Task prompt: Reproduce, word for word, the text read from every one of the rows below, leaving the pictures out of your answer.

Input data:

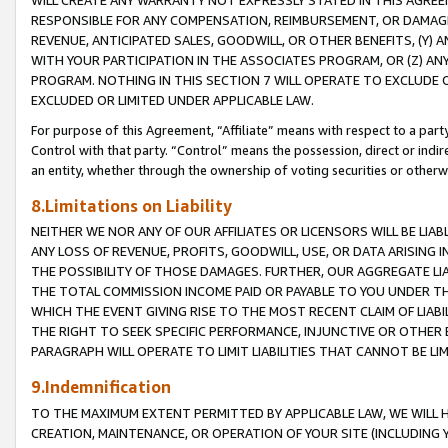
WILL CREATE ANY WARRANTY NOT EXPRESSLY STATED IN THIS AGREEM
RESPONSIBLE FOR ANY COMPENSATION, REIMBURSEMENT, OR DAMAGES
REVENUE, ANTICIPATED SALES, GOODWILL, OR OTHER BENEFITS, (Y
WITH YOUR PARTICIPATION IN THE ASSOCIATES PROGRAM, OR (Z) AN
PROGRAM. NOTHING IN THIS SECTION 7 WILL OPERATE TO EXCLUDE O
EXCLUDED OR LIMITED UNDER APPLICABLE LAW.
For purpose of this Agreement, “Affiliate” means with respect to a party,
Control with that party. “Control” means the possession, direct or indi
an entity, whether through the ownership of voting securities or otherw
8.Limitations on Liability
NEITHER WE NOR ANY OF OUR AFFILIATES OR LICENSORS WILL BE LIAB
ANY LOSS OF REVENUE, PROFITS, GOODWILL, USE, OR DATA ARISING 
THE POSSIBILITY OF THOSE DAMAGES. FURTHER, OUR AGGREGATE LIA
THE TOTAL COMMISSION INCOME PAID OR PAYABLE TO YOU UNDER T
WHICH THE EVENT GIVING RISE TO THE MOST RECENT CLAIM OF LIABI
THE RIGHT TO SEEK SPECIFIC PERFORMANCE, INJUNCTIVE OR OTHER 
PARAGRAPH WILL OPERATE TO LIMIT LIABILITIES THAT CANNOT BE LI
9.Indemnification
TO THE MAXIMUM EXTENT PERMITTED BY APPLICABLE LAW, WE WILL HA
CREATION, MAINTENANCE, OR OPERATION OF YOUR SITE (INCLUDING 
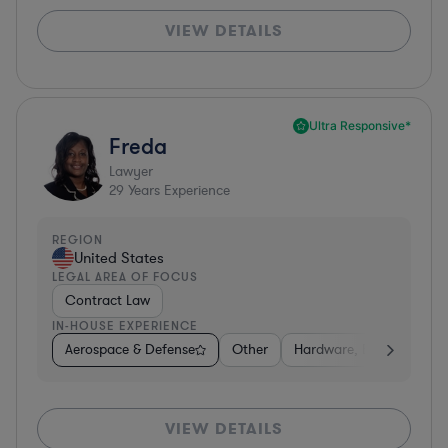
VIEW DETAILS
Ultra Responsive*
Freda
Lawyer
29
Years Experience
REGION
United States
LEGAL AREA OF FOCUS
Contract Law
IN-HOUSE EXPERIENCE
Aerospace & Defense
Other
Hardware, Electronics, 
VIEW DETAILS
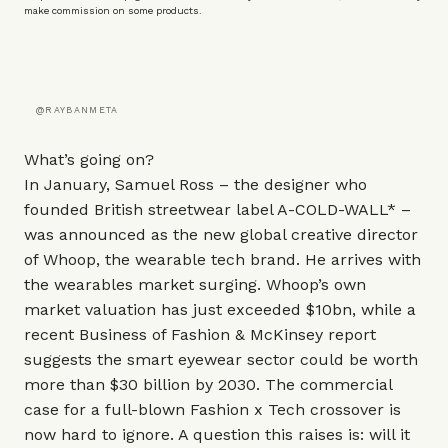
make commission on some products.
@RAYBANMETA
What’s going on?
In January, Samuel Ross – the designer who
founded British streetwear label
A-COLD-WALL*
–
was announced as the new global creative director
of Whoop, the wearable tech brand. He arrives with
the wearables market surging. Whoop’s own
market valuation has just exceeded $10bn, while a
recent Business of Fashion & McKinsey report
suggests the smart eyewear sector could be worth
more than $30 billion by 2030. The commercial
case for a full-blown Fashion x Tech crossover is
now hard to ignore. A question this raises is: will it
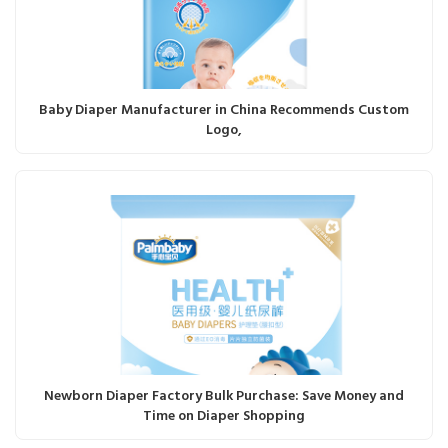
Baby Diaper Manufacturer in China Recommends Custom
Logo,
Newborn Diaper Factory Bulk Purchase: Save Money and
Time on Diaper Shopping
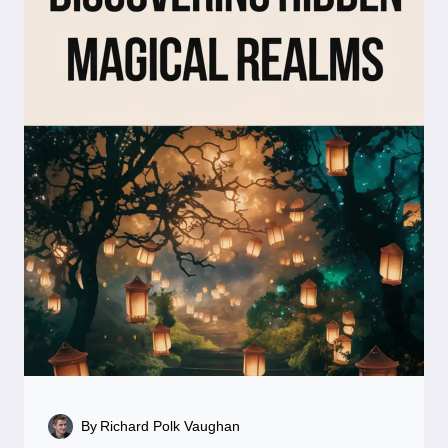
By
Richard Polk Vaughan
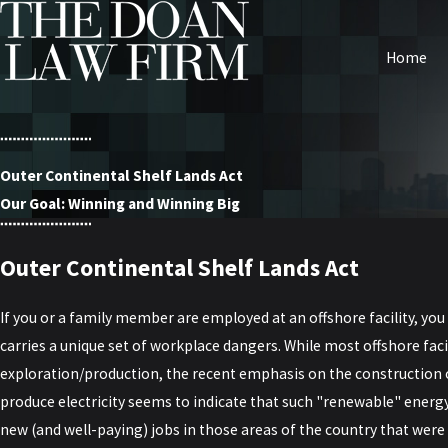
Home
Outer Continental Shelf Lands Act
Our Goal: Winning and Winning Big
Outer Continental Shelf Lands Act
If you or a family member are employed at an offshore facility, yo
carries a unique set of workplace dangers. While most offshore facil
exploration/production, the recent emphasis on the construction o
produce electricity seems to indicate that such "renewable" energ
new (and well-paying) jobs in those areas of the country that were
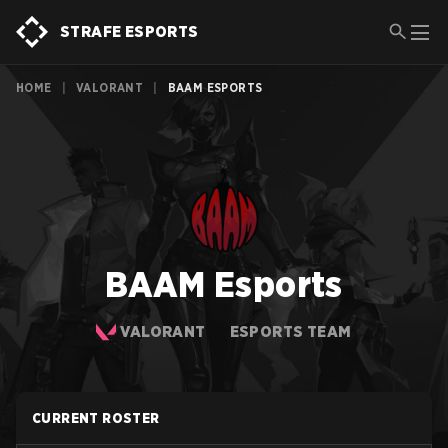
STRAFE ESPORTS
HOME
|
VALORANT
|
BAAM ESPORTS
BAAM Esports
VALORANT
ESPORTS TEAM
CURRENT ROSTER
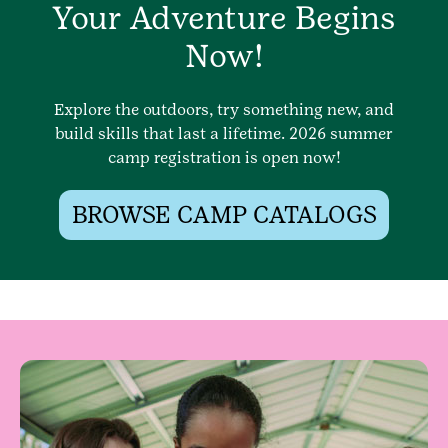
Your Adventure Begins
Now!
Explore the outdoors, try something new, and
build skills that last a lifetime. 2026 summer
camp registration is open now!
BROWSE CAMP CATALOGS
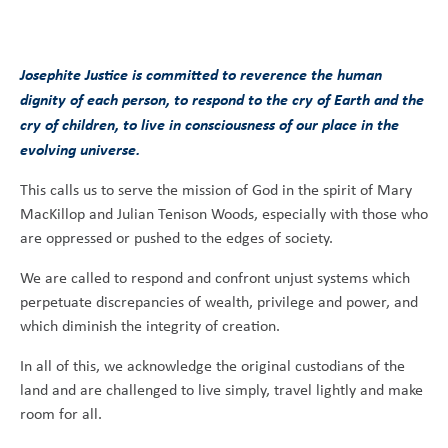
Josephite Justice is committed to reverence the human
dignity of each person, to respond to the cry of Earth and the
cry of children, to live in consciousness of our place in the
evolving universe.
This calls us to serve the mission of God in the spirit of Mary
MacKillop and Julian Tenison Woods, especially with those who
are oppressed or pushed to the edges of society.
We are called to respond and confront unjust systems which
perpetuate discrepancies of wealth, privilege and power, and
which diminish the integrity of creation.
In all of this, we acknowledge the original custodians of the
land and are challenged to live simply, travel lightly and make
room for all.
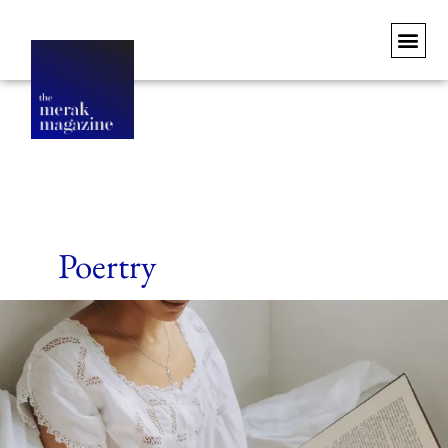
Poertry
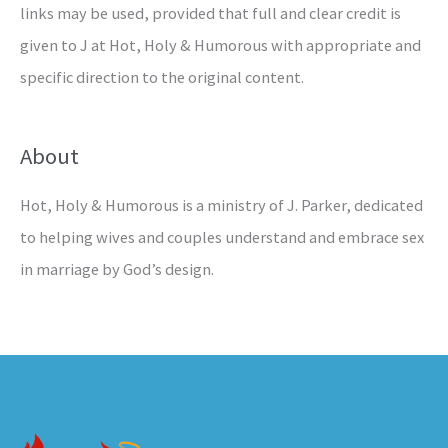
links may be used, provided that full and clear credit is
given to J at Hot, Holy & Humorous with appropriate and
specific direction to the original content.
About
Hot, Holy & Humorous is a ministry of J. Parker, dedicated
to helping wives and couples understand and embrace sex
in marriage by God’s design.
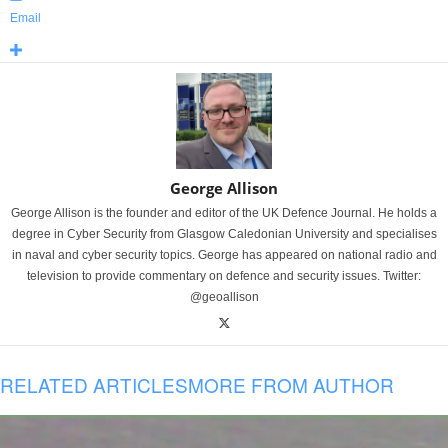
Email
George Allison
George Allison is the founder and editor of the UK Defence Journal. He holds a
degree in Cyber Security from Glasgow Caledonian University and specialises
in naval and cyber security topics. George has appeared on national radio and
television to provide commentary on defence and security issues. Twitter:
@geoallison
RELATED ARTICLES
MORE FROM AUTHOR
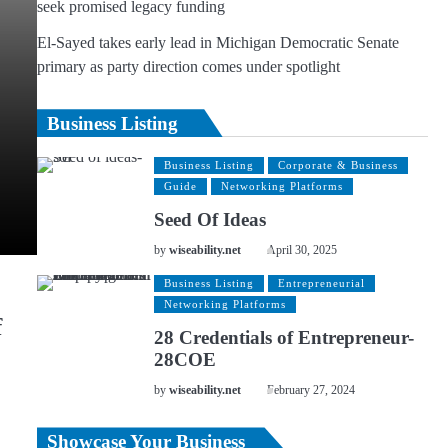
seek promised legacy funding
El-Sayed takes early lead in Michigan Democratic Senate
primary as party direction comes under spotlight
Business Listing
Business Listing
Corporate & Business
Guide
Networking Platforms
Seed Of Ideas
by
wiseability.net
April 30, 2025
Business Listing
Entrepreneurial
Networking Platforms
f
28 Credentials of Entrepreneur-
28COE
by
wiseability.net
February 27, 2024
Showcase Your Business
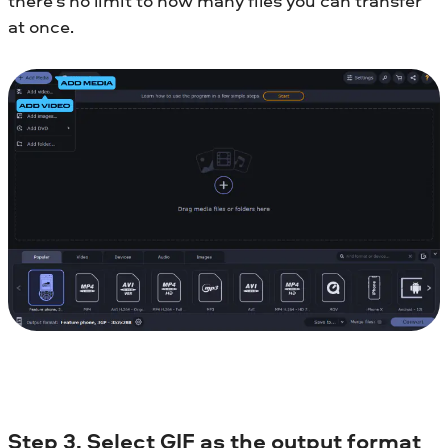
there’s no limit to how many files you can transfer
at once.
Step 3. Select GIF as the output format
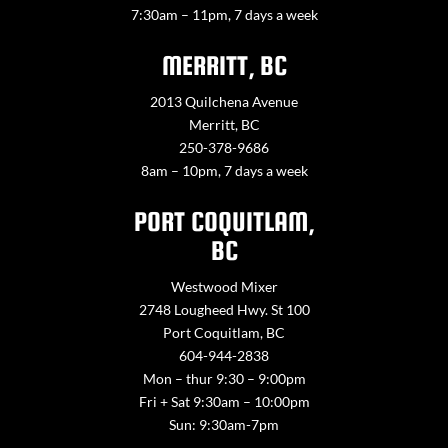
7:30am – 11pm, 7 days a week
MERRITT, BC
2013 Quilchena Avenue
Merritt, BC
250-378-9686
8am – 10pm, 7 days a week
PORT COQUITLAM,
BC
Westwood Mixer
2748 Lougheed Hwy. St 100
Port Coquitlam, BC
604-944-2838
Mon – thur 9:30 – 9:00pm
Fri + Sat 9:30am – 10:00pm
Sun: 9:30am-7pm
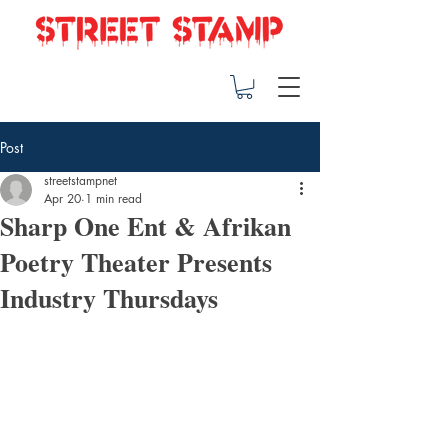
Post
streetstampnet
Apr 20
1 min read
Sharp One Ent & Afrikan
Poetry Theater Presents
Industry Thursdays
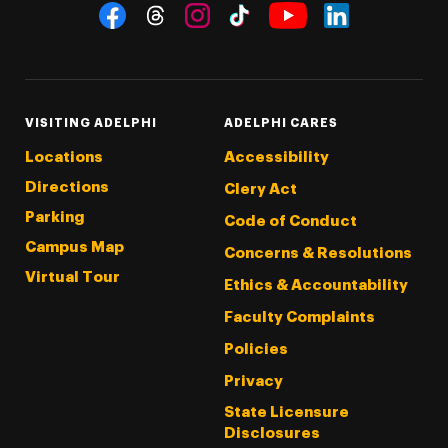
Social Navigation
Threads
Instagram
Tiktok
LinkedIn
Facebook
YouTube
VISITING ADELPHI
ADELPHI CARES
Locations
Accessibility
Directions
Clery Act
Parking
Code of Conduct
Campus Map
Concerns & Resolutions
Virtual Tour
Ethics & Accountability
Faculty Complaints
Policies
Privacy
State Licensure
Disclosures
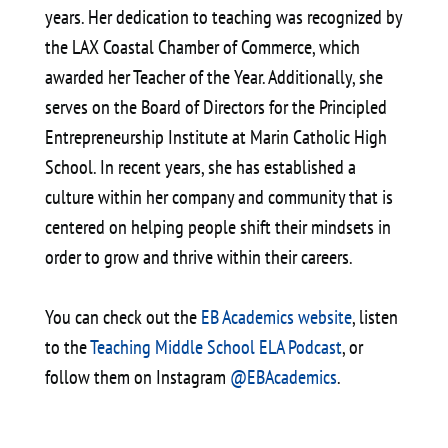
years. Her dedication to teaching was recognized by
the LAX Coastal Chamber of Commerce, which
awarded her Teacher of the Year. Additionally, she
serves on the Board of Directors for the Principled
Entrepreneurship Institute at Marin Catholic High
School. In recent years, she has established a
culture within her company and community that is
centered on helping people shift their mindsets in
order to grow and thrive within their careers.
You can check out the
EB Academics website
, listen
to the
Teaching Middle School ELA Podcast
, or
follow them on Instagram
@EBAcademics
.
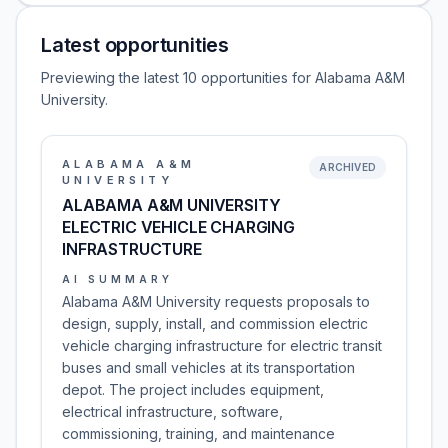
Latest opportunities
Previewing the latest 10 opportunities for Alabama A&M
University.
ALABAMA A&M
ARCHIVED
UNIVERSITY
ALABAMA A&M UNIVERSITY
ELECTRIC VEHICLE CHARGING
INFRASTRUCTURE
AI SUMMARY
Alabama A&M University requests proposals to
design, supply, install, and commission electric
vehicle charging infrastructure for electric transit
buses and small vehicles at its transportation
depot. The project includes equipment,
electrical infrastructure, software,
commissioning, training, and maintenance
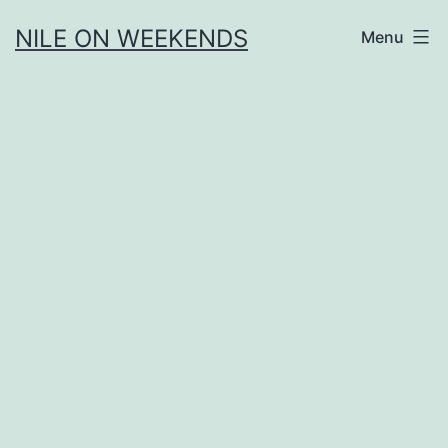
Skip
NILE ON WEEKENDS
Menu
to
content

Written solution:
WILL CREATE ANY WARRANTY NOT EXPRESSLY STATED IN THIS AGREEM
RESPONSIBLE FOR ANY COMPENSATION, REIMBURSEMENT, OR DAMAGES
REVENUE, ANTICIPATED SALES, GOODWILL, OR OTHER BENEFITS, (Y
WITH YOUR PARTICIPATION IN THE ASSOCIATES PROGRAM, OR (Z) AN
PROGRAM. NOTHING IN THIS SECTION 7 WILL OPERATE TO EXCLUDE O
EXCLUDED OR LIMITED UNDER APPLICABLE LAW.
For purpose of this Agreement, “Affiliate” means with respect to a party,
Control with that party. “Control” means the possession, direct or indi
an entity, whether through the ownership of voting securities or otherw
8.Limitations on Liability
NEITHER WE NOR ANY OF OUR AFFILIATES OR LICENSORS WILL BE LIAB
ANY LOSS OF REVENUE, PROFITS, GOODWILL, USE, OR DATA ARISING 
THE POSSIBILITY OF THOSE DAMAGES. FURTHER, OUR AGGREGATE LIA
THE TOTAL COMMISSION INCOME PAID OR PAYABLE TO YOU UNDER T
WHICH THE EVENT GIVING RISE TO THE MOST RECENT CLAIM OF LIABI
THE RIGHT TO SEEK SPECIFIC PERFORMANCE, INJUNCTIVE OR OTHER 
PARAGRAPH WILL OPERATE TO LIMIT LIABILITIES THAT CANNOT BE LI
9.Indemnification
TO THE MAXIMUM EXTENT PERMITTED BY APPLICABLE LAW, WE WILL HA
CREATION, MAINTENANCE, OR OPERATION OF YOUR SITE (INCLUDING 
VIEW DETAILS
Ultra Responsive*
Freda
Lawyer
29
Years Experience
REGION
United States
LEGAL AREA OF FOCUS
Contract Law
IN-HOUSE EXPERIENCE
Aerospace & Defense
Other
Hardware, Electronics, 
VIEW DETAILS
make commission on some products.
@RAYBANMETA
What’s going on?
In January, Samuel Ross – the designer who
founded British streetwear label
A-COLD-WALL*
–
was announced as the new global creative director
of Whoop, the wearable tech brand. He arrives with
the wearables market surging. Whoop’s own
market valuation has just exceeded $10bn, while a
recent Business of Fashion & McKinsey report
suggests the smart eyewear sector could be worth
more than $30 billion by 2030. The commercial
case for a full-blown Fashion x Tech crossover is
now hard to ignore. A question this raises is: will it
Baby Diaper Manufacturer in China Recommends Custom
Logo,
Newborn Diaper Factory Bulk Purchase: Save Money and
Time on Diaper Shopping
By
Richard Polk Vaughan
Home
Outer Continental Shelf Lands Act
Our Goal: Winning and Winning Big
Outer Continental Shelf Lands Act
If you or a family member are employed at an offshore facility, yo
carries a unique set of workplace dangers. While most offshore facil
exploration/production, the recent emphasis on the construction o
produce electricity seems to indicate that such "renewable" energ
new (and well-paying) jobs in those areas of the country that were
STRAFE ESPORTS
HOME
|
VALORANT
|
BAAM ESPORTS
BAAM Esports
VALORANT
ESPORTS TEAM
CURRENT ROSTER
Your Adventure Begins
Now!
Explore the outdoors, try something new, and
build skills that last a lifetime. 2026 summer
camp registration is open now!
BROWSE CAMP CATALOGS
Josephite Justice is committed to reverence the human
dignity of each person, to respond to the cry of Earth and the
cry of children, to live in consciousness of our place in the
evolving universe.
This calls us to serve the mission of God in the spirit of Mary
MacKillop and Julian Tenison Woods, especially with those who
are oppressed or pushed to the edges of society.
We are called to respond and confront unjust systems which
perpetuate discrepancies of wealth, privilege and power, and
which diminish the integrity of creation.
In all of this, we acknowledge the original custodians of the
land and are challenged to live simply, travel lightly and make
room for all.
Poertry
links may be used, provided that full and clear credit is
given to J at Hot, Holy & Humorous with appropriate and
specific direction to the original content.
About
Hot, Holy & Humorous is a ministry of J. Parker, dedicated
to helping wives and couples understand and embrace sex
in marriage by God’s design.
Email
George Allison
George Allison is the founder and editor of the UK Defence Journal. He holds a
degree in Cyber Security from Glasgow Caledonian University and specialises
in naval and cyber security topics. George has appeared on national radio and
television to provide commentary on defence and security issues. Twitter:
@geoallison
RELATED ARTICLES
MORE FROM AUTHOR
seek promised legacy funding
El-Sayed takes early lead in Michigan Democratic Senate
primary as party direction comes under spotlight
Business Listing
Business Listing
Corporate & Business
Guide
Networking Platforms
Seed Of Ideas
by
wiseability.net
April 30, 2025
Business Listing
Entrepreneurial
Networking Platforms
f
28 Credentials of Entrepreneur-
28COE
by
wiseability.net
February 27, 2024
Showcase Your Business
there’s no limit to how many files you can transfer
at once.
Step 3. Select GIF as the output format
7:30am – 11pm, 7 days a week
MERRITT, BC
2013 Quilchena Avenue
Merritt, BC
250-378-9686
8am – 10pm, 7 days a week
PORT COQUITLAM,
BC
Westwood Mixer
2748 Lougheed Hwy. St 100
Port Coquitlam, BC
604-944-2838
Mon – thur 9:30 – 9:00pm
Fri + Sat 9:30am – 10:00pm
Sun: 9:30am-7pm
Post
streetstampnet
Apr 20
1 min read
Sharp One Ent & Afrikan
Poetry Theater Presents
Industry Thursdays
Social Navigation
Threads
Instagram
Tiktok
LinkedIn
Facebook
YouTube
VISITING ADELPHI
ADELPHI CARES
Locations
Accessibility
Directions
Clery Act
Parking
Code of Conduct
Campus Map
Concerns & Resolutions
Virtual Tour
Ethics & Accountability
Faculty Complaints
Policies
Privacy
State Licensure
Disclosures
years. Her dedication to teaching was recognized by
the LAX Coastal Chamber of Commerce, which
awarded her Teacher of the Year. Additionally, she
serves on the Board of Directors for the Principled
Entrepreneurship Institute at Marin Catholic High
School. In recent years, she has established a
culture within her company and community that is
centered on helping people shift their mindsets in
order to grow and thrive within their careers.
You can check out the
EB Academics website
, listen
to the
Teaching Middle School ELA Podcast
, or
follow them on Instagram
@EBAcademics
.
Latest opportunities
Previewing the latest 10 opportunities for Alabama A&M
University.
ALABAMA A&M
ARCHIVED
UNIVERSITY
ALABAMA A&M UNIVERSITY
ELECTRIC VEHICLE CHARGING
INFRASTRUCTURE
AI SUMMARY
Alabama A&M University requests proposals to
design, supply, install, and commission electric
vehicle charging infrastructure for electric transit
buses and small vehicles at its transportation
depot. The project includes equipment,
electrical infrastructure, software,
commissioning, training, and maintenance
Skip
NILE ON WEEKENDS
Menu
to
content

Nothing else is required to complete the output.